Un sistema que funciona a ritmo analógico
Esta dependencia de procesos manuales no solo ralentiza el flujo de trabajo en las guardias, sino que genera una sobrecarga administrativa en un personal de salud ya agotado. La falta de digitalización e integración de datos impide que los profesionales accedan a historiales clínicos en tiempo real, transformando tareas rutinarias en cuellos de botella que alimentan las interminables esperas.

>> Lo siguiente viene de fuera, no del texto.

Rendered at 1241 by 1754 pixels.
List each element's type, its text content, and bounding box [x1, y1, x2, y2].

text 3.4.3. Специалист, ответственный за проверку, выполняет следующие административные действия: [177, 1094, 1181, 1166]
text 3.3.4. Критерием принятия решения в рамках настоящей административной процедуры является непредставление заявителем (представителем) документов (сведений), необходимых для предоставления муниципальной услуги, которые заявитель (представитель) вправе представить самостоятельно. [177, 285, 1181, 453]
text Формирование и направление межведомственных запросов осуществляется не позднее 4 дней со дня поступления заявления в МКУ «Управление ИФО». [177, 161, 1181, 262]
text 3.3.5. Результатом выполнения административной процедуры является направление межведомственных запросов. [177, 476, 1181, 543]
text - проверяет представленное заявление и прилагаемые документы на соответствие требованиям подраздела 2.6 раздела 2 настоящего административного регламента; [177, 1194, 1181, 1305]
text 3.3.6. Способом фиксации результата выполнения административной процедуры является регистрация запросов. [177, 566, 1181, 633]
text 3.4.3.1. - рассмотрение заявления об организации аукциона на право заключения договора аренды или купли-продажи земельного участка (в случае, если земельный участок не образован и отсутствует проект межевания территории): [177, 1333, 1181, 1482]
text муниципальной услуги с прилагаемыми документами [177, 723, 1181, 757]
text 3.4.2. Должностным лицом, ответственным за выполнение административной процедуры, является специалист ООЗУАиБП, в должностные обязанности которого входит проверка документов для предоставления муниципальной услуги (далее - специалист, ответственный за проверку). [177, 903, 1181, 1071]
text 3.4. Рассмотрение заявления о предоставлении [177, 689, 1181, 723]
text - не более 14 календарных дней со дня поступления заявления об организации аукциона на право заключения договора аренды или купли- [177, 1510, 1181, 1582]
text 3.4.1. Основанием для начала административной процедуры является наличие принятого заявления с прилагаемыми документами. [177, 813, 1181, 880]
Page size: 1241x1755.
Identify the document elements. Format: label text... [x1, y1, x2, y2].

La paradoja es total: mientras la medicina global avanza hacia la inteligencia artificial, los hospitales locales luchan contra el deterioro de la infraestructura básica. Especialistas advierten que la ausencia de inversión sostenida en tecnología médica no es solo un problema de presupuesto, sino una barrera que pone en riesgo la seguridad de los pacientes. La transición hacia dispositivos digitales permitiría una trazabilidad eficiente y diagnósticos más precisos, reduciendo el margen de error humano que hoy acecha en cada pasillo.
Para revertir este escenario, se requiere un plan de reequipamiento urgente. Sin una actualización tecnológica integral, el sistema seguirá operando al límite de sus capacidades, intentando resolver problemáticas del siglo XXI con herramientas obsoletas que ya no pueden sostener la demanda social.